На севере черные – люди свободные, хоть и постоянно угнетаемые. На юге же они домашний скот. Вот только страдают чернокожие куда больше скота, потому как, в отличие от него, способны думать. Наша небольшая, но голосистая группа аболиционистов ежедневно из кожи лезет вон, подчеркивая этот факт, в ответ на что их забрасывают гнилыми помидорами и острыми камнями – сами виноваты, напросились.
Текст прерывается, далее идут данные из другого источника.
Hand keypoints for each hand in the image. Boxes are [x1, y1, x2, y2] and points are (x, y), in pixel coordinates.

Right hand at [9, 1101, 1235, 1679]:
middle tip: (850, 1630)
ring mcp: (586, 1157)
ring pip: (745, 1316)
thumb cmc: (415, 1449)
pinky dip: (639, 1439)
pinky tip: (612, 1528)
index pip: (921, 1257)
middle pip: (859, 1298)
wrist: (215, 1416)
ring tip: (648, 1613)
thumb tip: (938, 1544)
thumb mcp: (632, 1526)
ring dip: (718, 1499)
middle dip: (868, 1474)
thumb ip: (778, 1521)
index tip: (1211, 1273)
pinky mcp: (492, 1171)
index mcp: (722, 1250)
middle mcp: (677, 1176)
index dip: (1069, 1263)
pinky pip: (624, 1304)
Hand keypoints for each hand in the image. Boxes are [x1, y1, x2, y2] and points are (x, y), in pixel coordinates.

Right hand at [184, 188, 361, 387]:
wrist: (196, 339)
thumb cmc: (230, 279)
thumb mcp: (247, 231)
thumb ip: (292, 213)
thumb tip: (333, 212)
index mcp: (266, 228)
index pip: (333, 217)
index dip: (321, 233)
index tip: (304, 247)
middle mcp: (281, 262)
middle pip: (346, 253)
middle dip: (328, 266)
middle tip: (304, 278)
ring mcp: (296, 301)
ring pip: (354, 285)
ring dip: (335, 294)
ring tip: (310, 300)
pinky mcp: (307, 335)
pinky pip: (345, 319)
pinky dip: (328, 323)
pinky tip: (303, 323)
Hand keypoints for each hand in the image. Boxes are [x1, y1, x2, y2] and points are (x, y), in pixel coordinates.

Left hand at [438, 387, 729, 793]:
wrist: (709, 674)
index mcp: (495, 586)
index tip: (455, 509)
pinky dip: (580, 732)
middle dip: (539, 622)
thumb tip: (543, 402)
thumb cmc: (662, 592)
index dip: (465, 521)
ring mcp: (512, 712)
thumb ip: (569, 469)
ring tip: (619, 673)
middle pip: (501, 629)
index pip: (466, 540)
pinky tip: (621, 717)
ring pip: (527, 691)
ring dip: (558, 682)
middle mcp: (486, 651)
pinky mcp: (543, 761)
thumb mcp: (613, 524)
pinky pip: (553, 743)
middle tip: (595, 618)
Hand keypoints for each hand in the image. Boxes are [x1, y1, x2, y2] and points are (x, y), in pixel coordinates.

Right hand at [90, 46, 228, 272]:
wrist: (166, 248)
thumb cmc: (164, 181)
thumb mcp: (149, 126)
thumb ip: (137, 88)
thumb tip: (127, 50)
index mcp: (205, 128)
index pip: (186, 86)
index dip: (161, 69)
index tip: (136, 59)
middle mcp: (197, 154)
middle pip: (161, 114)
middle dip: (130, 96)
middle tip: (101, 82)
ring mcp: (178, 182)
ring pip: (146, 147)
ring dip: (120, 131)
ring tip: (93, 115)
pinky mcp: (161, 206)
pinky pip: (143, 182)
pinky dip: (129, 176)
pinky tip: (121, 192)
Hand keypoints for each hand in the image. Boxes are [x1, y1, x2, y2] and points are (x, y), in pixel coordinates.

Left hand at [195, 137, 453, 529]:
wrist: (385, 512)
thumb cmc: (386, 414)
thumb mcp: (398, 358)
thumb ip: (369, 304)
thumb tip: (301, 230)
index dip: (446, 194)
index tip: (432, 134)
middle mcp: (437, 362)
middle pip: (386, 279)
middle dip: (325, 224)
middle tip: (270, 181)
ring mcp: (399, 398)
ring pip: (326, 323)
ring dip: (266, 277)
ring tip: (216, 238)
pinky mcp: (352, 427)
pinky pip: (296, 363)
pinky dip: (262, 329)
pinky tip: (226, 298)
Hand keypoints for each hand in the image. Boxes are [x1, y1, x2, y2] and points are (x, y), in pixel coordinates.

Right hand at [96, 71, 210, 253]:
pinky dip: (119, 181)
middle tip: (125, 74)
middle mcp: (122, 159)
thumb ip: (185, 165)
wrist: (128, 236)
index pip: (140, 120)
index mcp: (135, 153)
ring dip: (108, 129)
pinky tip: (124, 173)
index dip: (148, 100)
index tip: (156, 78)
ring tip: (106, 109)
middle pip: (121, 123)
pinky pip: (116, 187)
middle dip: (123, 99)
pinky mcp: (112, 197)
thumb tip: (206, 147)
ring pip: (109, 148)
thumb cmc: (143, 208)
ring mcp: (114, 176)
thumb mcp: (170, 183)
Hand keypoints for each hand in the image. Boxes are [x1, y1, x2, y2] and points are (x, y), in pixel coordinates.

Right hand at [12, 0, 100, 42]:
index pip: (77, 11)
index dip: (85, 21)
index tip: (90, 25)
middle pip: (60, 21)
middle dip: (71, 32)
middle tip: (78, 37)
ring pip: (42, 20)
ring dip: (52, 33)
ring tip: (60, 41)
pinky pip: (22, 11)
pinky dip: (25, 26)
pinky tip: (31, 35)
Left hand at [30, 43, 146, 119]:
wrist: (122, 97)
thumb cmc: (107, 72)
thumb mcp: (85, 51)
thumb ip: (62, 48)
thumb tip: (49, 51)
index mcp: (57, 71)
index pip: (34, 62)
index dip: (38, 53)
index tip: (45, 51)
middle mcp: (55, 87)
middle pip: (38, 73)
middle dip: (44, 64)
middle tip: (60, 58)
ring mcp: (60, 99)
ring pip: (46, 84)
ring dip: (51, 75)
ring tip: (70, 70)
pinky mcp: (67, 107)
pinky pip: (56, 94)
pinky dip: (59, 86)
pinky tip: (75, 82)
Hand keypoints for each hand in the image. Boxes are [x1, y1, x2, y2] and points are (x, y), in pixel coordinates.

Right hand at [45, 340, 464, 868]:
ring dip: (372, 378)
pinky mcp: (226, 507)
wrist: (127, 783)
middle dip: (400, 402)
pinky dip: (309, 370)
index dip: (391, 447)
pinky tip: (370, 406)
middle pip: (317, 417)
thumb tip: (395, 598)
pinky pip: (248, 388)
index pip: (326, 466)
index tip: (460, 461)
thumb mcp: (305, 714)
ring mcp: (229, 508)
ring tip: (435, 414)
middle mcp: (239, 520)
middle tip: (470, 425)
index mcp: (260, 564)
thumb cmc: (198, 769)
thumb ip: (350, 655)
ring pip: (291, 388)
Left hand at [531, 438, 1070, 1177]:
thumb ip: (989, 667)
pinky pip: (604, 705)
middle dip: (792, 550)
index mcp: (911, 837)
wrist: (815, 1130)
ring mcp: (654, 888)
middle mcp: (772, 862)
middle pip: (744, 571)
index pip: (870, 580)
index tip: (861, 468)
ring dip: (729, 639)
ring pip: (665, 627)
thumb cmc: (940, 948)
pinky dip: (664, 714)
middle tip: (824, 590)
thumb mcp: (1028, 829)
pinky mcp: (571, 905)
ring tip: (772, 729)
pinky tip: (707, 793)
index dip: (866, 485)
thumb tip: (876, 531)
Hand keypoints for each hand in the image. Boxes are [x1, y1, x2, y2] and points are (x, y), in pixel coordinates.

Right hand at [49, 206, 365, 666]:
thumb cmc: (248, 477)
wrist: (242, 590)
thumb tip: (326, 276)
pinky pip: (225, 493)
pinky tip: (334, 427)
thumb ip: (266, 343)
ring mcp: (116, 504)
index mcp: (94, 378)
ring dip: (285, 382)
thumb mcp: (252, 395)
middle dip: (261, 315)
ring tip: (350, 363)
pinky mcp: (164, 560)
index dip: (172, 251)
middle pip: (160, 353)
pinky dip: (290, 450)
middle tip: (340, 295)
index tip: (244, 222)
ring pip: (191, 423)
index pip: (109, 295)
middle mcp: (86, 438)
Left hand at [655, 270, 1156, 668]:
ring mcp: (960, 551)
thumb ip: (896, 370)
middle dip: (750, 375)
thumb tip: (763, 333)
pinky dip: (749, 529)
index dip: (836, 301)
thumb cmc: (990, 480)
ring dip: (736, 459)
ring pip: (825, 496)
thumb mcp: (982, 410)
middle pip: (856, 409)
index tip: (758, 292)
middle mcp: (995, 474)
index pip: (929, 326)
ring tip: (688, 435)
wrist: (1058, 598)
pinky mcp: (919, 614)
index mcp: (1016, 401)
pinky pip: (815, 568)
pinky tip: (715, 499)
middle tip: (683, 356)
А всем остальным просто нет до этого дела. Мы трусы, и не желаем напрягать воображение. Мягкие, как свежий сыр. Мы не желаем думать о самой возможности выведения породистых работяг, точно они не люди, а лошади. Мы не желаем думать о маленьких детях, которых отрывают от матерей и выменивают на оборудование для ферм. У нас нет ни малейшего желания думать о том, что людей клеймят, как скот, о том, что это такое, работать целый божий день под палящими лучами солнца Луизианы, о том, что это такое, когда человека забивают насмерть плетьми за малейшую провинность; не желаем думать о беглых рабах, которых преследуют и рвут на части специально обученные собаки. Нашему населению как-то не слишком свойственно об этом думать. И оно крайне раздражается, если кто-то пытается открыть ему глаза и посмотреть рабству прямо в лицо.